» **Exercise text**
□ □ □ □ □

Oct 29 2007, 09:22 AM
For the sake of our economy, some things HAVE to be imported. At least for the moment. You can't suddenly stop imports and expect everyone to pay a higher price for the same product they were getting. Which ever way you look at it, there are always going to be richer people and poorer people. Just because it is better for the environment and for the farmers, you can't force poorer people to buy what could be higher priced good, just because they were grown in their country.
I believe that most produce should be grown in the country it will be consumed in, but obviously more "exotic" goods- coffee, pineapples, oranges, cocoa etc has to be imported because many places just don't have the climate for it. Other things such as cars, paper and card, electronics, clothes etc should most definitely be made in the country of use. People should get out of the idea that it is ok to buy a £5 dress from Primark, manufactured in Vietnam, that will break after wearing it a couple of times. They should be buying more expensive and better made clothes, and keeping them for longer.
Then again, hemp should be the staple fibre instead of cotton (less chemicals needed for growing, less water needed therefore better for the growers and the consumers), and people should care where their clothes come from.
As you can probably tell, this is a subject I feel pretty passionate about but unfortunately I have too many arguements and they come out in a jumbled mess!
Oct 29 2007, 11:22 AM
I have many opinions on this topic also, but not enough time to essay them all out plus I don't have a writing style good enough to express it all. But still as always there exists books out there that have explained a lot about how I feel but written it better than I could ever hope to, It's called 'Collapse, How civilisations choose to survive or fall'.
Civilisations refusing to develop trade relations and learning from their neighbours technology and hunting techniques is one of the main causes of many civilisations collapses. In order from strongest, the most common reasons are, over population compared to resources available, then inability to adapt to a change in climate or natural disaster, war with the neighbours, and then inability to develop trade agreements with the neighbours.
I could go on about all 4 but that would drag me off topic so I'll just stick with the trade stuff.
Growing goods in your own country and manafacturing goods in your own country only works when you were always doing it in the first place. The very second you move on to trading then your pretty much stuck with it. Both you and your trade partner become dependent on it continuing. Take the cotten trade for example. I don't like cotton, it's bad in so many many ways. Even organically grown un-chemically treated cotton. The cotton plant is a supremely thirsty plant and as such it slowly destroys the lands ability to withhold water and thus local rivers flood like mad and destroy the lives of many many locals everytime the rains are too heavy. They would theoretically have more to gain from less cotton being grown than we ever have. We just want a mildly stronger economy, they (inland China) would like their houses not washed away. Yet from vast areas cotton continues to be the main export. So why do they do it?
Simple, what else would they sell if they didn't? They do it because they don't have much to offer anyone. Take an example for instance where lets say, everyone in all the consumer countries all suddenly switched over to Hemp clothes grown in their own country (we'll also have to assume we suddenly from no where get the man power and usable land to grow the amount of hemp we'd need (so assume that people give up on all the various things they've trained and studied to be to just fill holes in the job market)). What then happens to every nation in the world currently depending on cotton sales that they have converted large parts of their country and tolerated a lot of financial and economical damage to be able to support? They crash, quite severely. It's hard really to say who's to blame, but I can't really say it matters. Down on the level of the individual, your average Joe cotton farmer that was already only living by the skin of his teeth when his goods were selling now has nothing.

□ □ □ □ □

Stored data
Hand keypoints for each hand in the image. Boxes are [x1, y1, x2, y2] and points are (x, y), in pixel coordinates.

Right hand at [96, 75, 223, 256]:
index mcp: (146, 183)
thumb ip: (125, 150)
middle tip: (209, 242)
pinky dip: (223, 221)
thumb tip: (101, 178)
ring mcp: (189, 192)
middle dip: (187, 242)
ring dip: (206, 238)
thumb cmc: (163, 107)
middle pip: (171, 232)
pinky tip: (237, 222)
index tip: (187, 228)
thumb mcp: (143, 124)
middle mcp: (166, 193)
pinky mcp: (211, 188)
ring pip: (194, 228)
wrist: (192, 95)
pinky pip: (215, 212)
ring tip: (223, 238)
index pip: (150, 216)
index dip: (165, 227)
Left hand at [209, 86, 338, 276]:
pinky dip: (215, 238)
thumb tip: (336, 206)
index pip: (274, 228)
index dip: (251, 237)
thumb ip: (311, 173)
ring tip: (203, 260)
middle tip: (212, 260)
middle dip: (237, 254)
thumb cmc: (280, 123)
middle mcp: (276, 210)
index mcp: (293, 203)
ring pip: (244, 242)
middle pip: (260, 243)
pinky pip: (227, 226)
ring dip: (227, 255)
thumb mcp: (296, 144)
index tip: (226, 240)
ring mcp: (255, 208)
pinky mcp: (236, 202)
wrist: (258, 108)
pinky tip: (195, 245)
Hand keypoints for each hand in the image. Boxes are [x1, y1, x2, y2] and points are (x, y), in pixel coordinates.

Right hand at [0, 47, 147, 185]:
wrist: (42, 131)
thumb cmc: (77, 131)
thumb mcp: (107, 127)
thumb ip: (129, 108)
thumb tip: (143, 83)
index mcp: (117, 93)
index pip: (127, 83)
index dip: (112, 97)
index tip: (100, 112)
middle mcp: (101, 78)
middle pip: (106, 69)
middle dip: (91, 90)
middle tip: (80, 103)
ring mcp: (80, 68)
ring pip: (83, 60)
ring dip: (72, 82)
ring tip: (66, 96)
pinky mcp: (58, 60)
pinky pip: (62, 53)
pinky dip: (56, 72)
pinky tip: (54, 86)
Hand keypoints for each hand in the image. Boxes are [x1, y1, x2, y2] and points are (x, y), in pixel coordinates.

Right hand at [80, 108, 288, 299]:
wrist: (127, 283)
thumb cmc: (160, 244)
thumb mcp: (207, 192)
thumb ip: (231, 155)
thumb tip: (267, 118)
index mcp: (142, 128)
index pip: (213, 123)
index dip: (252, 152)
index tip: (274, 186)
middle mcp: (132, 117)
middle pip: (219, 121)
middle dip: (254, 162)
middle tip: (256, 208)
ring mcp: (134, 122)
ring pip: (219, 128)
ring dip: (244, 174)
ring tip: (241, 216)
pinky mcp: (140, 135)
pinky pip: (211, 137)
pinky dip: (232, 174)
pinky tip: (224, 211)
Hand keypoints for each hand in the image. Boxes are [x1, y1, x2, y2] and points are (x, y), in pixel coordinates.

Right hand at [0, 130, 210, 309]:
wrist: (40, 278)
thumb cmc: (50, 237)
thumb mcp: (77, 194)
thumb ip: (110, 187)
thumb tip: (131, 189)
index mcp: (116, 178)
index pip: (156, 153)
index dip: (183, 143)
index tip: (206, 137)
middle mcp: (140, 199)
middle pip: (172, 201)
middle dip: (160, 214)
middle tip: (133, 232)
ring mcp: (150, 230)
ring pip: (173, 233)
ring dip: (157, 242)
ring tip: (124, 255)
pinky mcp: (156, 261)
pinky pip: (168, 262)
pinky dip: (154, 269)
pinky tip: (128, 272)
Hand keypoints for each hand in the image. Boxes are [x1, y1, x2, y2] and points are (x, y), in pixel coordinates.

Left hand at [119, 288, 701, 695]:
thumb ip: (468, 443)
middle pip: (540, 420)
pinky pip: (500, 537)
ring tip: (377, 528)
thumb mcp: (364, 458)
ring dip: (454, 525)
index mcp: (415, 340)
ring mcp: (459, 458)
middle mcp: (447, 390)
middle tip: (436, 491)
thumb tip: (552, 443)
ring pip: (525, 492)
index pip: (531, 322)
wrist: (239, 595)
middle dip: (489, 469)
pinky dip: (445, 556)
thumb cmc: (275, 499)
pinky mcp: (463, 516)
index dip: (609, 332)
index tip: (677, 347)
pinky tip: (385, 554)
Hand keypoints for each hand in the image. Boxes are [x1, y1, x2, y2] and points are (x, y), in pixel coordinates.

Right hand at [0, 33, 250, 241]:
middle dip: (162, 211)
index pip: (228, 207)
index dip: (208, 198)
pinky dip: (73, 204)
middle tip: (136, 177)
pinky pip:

□ □ □ □ □

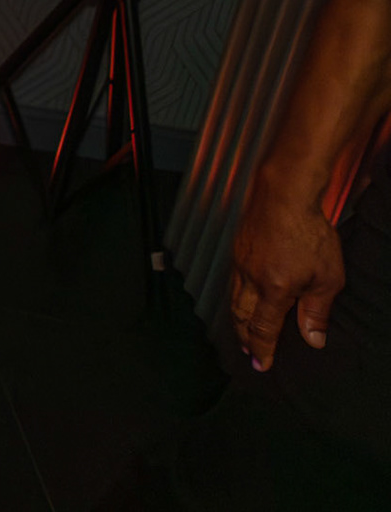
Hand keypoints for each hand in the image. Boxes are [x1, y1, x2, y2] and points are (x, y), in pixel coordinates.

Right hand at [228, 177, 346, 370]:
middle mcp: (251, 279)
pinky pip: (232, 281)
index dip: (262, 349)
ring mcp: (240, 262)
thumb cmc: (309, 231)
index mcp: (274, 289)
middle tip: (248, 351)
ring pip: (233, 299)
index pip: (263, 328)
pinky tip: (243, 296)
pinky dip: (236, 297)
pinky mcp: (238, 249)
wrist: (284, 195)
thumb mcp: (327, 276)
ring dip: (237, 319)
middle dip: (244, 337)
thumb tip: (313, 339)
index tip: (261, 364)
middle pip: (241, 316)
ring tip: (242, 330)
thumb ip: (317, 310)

□ □ □ □ □

» **Exercise requirements**
Extract the passage of the forum discussion on trade that runs from "Civilisations refusing to" up to and including "the trade stuff.". The entries play no part in the work.

» **Response box**
Civilisations refusing to develop trade relations and learning from their neighbours technology and hunting techniques is one of the main causes of many civilisations collapses. In order from strongest, the most common reasons are, over population compared to resources available, then inability to adapt to a change in climate or natural disaster, war with the neighbours, and then inability to develop trade agreements with the neighbours.
I could go on about all 4 but that would drag me off topic so I'll just stick with the trade stuff.